Stein goes on to raise the specter of dire political and non-abortion-related scientific consequences:  “outside advocates and scientists have voiced growing alarm that the regulation could inhibit research in areas including stem cells, infertility and even such unrelated fields as cancer.”  Other opponents believe the proposal, as Stein writes, “could have additional implications, including justifying discrimination against gays, single women or others seeking health care.”

Stein even quotes one opponent who speculates wildly that pro-lifers might get themselves hired by abortion clinics in order to bar people from receiving so-called “health care.” Jill Morrison of the National Women's Law Center says, “You could imagine a group of people with less than honorable intentions seeking to get hired at a family planning clinic with the specific objective of obstructing access.  Under this regulation, there is little you could do about it.”
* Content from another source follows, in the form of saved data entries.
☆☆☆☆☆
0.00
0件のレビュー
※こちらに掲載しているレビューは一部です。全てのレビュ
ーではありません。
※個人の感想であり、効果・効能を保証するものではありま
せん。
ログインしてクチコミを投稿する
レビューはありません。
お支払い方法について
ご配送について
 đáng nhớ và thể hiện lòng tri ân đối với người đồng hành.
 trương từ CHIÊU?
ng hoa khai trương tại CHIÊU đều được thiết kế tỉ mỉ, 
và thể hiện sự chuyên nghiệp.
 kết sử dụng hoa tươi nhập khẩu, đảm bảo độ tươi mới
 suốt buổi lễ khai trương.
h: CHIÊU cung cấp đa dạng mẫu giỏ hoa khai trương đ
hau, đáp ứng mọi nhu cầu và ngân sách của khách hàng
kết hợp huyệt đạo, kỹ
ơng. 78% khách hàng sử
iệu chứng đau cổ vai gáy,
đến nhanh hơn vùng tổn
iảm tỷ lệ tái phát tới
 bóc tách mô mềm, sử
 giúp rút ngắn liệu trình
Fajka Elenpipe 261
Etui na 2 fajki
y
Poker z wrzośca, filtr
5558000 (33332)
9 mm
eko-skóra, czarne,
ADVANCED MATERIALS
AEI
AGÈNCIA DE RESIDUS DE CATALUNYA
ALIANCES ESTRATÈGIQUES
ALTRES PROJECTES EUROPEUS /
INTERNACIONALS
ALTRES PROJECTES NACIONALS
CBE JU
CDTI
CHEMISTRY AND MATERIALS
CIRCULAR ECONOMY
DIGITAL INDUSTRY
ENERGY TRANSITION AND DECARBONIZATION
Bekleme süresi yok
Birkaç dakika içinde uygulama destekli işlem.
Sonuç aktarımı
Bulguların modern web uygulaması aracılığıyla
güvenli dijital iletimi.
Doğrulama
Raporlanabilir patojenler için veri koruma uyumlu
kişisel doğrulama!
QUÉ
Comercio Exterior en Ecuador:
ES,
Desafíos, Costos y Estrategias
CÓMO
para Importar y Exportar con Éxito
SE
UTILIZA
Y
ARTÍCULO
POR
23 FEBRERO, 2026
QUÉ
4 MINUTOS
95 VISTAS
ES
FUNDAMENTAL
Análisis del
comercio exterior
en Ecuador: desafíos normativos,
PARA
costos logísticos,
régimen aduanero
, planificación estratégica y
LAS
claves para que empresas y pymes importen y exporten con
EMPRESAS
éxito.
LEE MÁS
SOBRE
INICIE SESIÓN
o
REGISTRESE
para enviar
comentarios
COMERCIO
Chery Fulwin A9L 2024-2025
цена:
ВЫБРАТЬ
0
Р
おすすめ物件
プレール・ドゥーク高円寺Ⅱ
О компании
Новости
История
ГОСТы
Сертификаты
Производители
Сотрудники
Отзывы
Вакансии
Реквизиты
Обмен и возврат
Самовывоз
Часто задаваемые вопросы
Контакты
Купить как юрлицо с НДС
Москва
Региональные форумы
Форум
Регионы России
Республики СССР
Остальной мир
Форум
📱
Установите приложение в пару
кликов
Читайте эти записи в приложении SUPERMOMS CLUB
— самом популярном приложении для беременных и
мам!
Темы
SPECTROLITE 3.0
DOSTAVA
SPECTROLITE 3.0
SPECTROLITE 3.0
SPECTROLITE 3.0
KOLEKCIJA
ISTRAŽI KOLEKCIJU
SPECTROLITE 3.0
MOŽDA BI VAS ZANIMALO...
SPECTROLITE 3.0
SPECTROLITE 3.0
At the end of the article, Stein throws in some statements from the other side: 

M. Casey Mattox of the Christian Legal Society's Center for Law and Religious Freedom says that the proposal “would essentially simply require people to comply with laws that they have been required to comply with for decades. . . . That does not mean any organization or state can't keep doing exactly what it's been doing.  It means they have to make room for people who have sincere moral or ethical concerns about doing something.”

Stein also quotes the Family Research Council's David Christensen and Ave Maria School of Law professor Richard S. Myers, who argue that healthcare employees should not be forced to perform acts they find morally abhorrent.

Julia Seward is an intern at the Culture and Media Institute, a division of the Media Research Center.